High-Throughput Approaches for Investigating Phase Separation and Maturation of Intrinsically Disordered Proteins

Biologists tend to think of proteins in terms familiar to the macroscopic world. We speak of enzymes as "machines" that move through a defined set of motions to catalyze the chemistry of life. Similarly, we think of structural proteins like cytoskeletal filaments as the "scaffolding" that defines the size and shape of cells. However, it is increasingly apparent that a large fraction of proteins function without adopting structures that fit within the confines of these familiar analogies. These intrinsically disordered proteins (IDPs), as well as intrinsically disordered regions (IDRs) within larger proteins, are defined by a lack of stable secondary or tertiary structure, instead rapidly converting between multiple roughly isoenergetic states. A major current direction in protein science is to map out the landscape of IDR functions in mechanistic detail.

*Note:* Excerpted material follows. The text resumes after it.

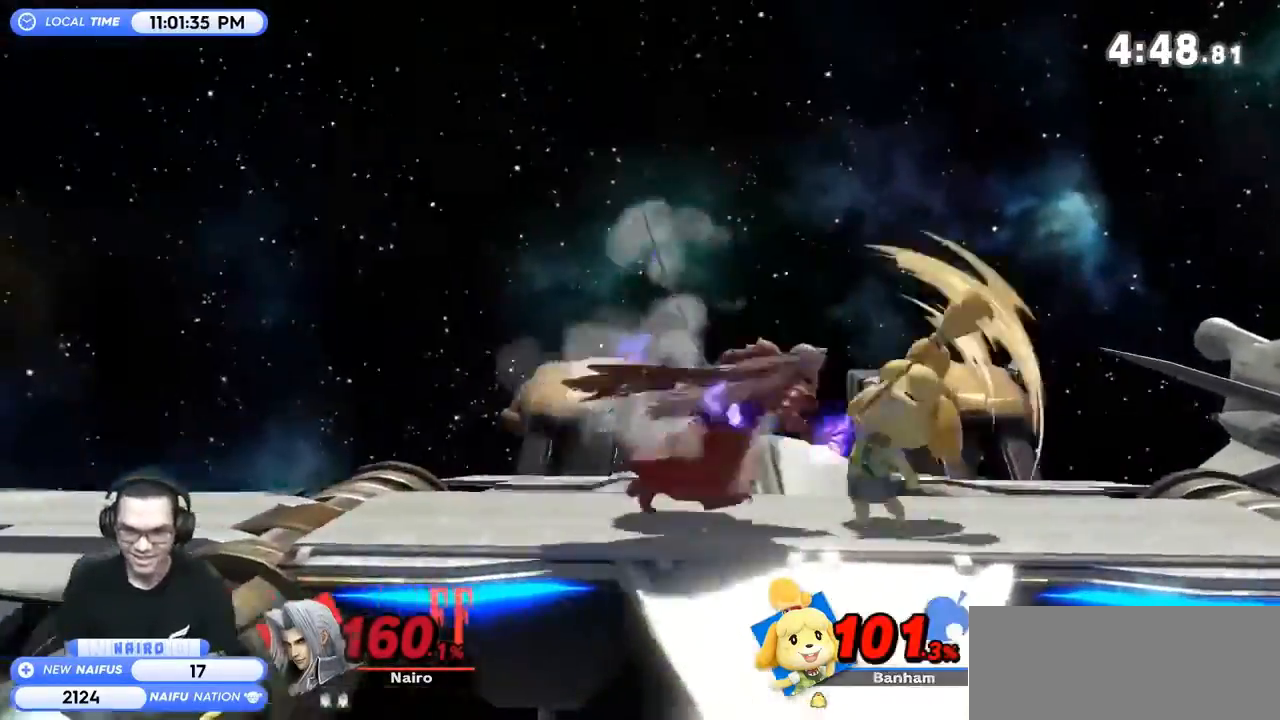
{"buttons": [], "left_stick": "right", "right_stick": "center", "events": [[33, "A", "up"], [100, "A", "down"], [167, "A", "up"], [233, "A", "down"], [300, "A", "up"], [300, "left_stick", "right"]]}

Work from many labs, including the Rosen Lab, has shown that IDRs play a critical role in phase separation, a process where molecules partition into separate compartments with different concentrations, in order to minimize the free energy of the system. Several phase-separating IDRs have been studied in detail, providing insights into the sequence and structural motifs required for phase separation. Some phase-separated IDRs also undergo a time-dependent maturation process, starting liquid-like and eventually solidifying. This process is thought to be relevant to human health, particularly in the case of the phase-separating proteins FUS and hnRNPA1, where disease-associated mutations in their IDRs accelerate solidification. Unfortunately, the experiments required to delineate the phase separation and solidification properties of IDRs are typically laborious and low-throughput. Our understanding of IDR-mediated phase separation thus remains rather piecemeal, when a more global theory would be extremely useful.

My project is to develop high-throughput, droplet microfluidics-based methods for defining fundamental sequence-function relationships in IDRs. I aim to answer these questions:

• Which features of IDR primary sequence govern the propensity to phase separate?
• Are different IDR features important in proteins that phase separate via both IDR interactions and interactions between folded domains?
• Which features of IDR primary sequences control the rate and mechanism by which phase-separated condensates solidify?

 This work will provide an empirical foundation upon which to build detailed theoretical descriptions of IDR-mediated phase separation, while yielding insights into processes that are central to large-scale organization of cells and are relevant to human health.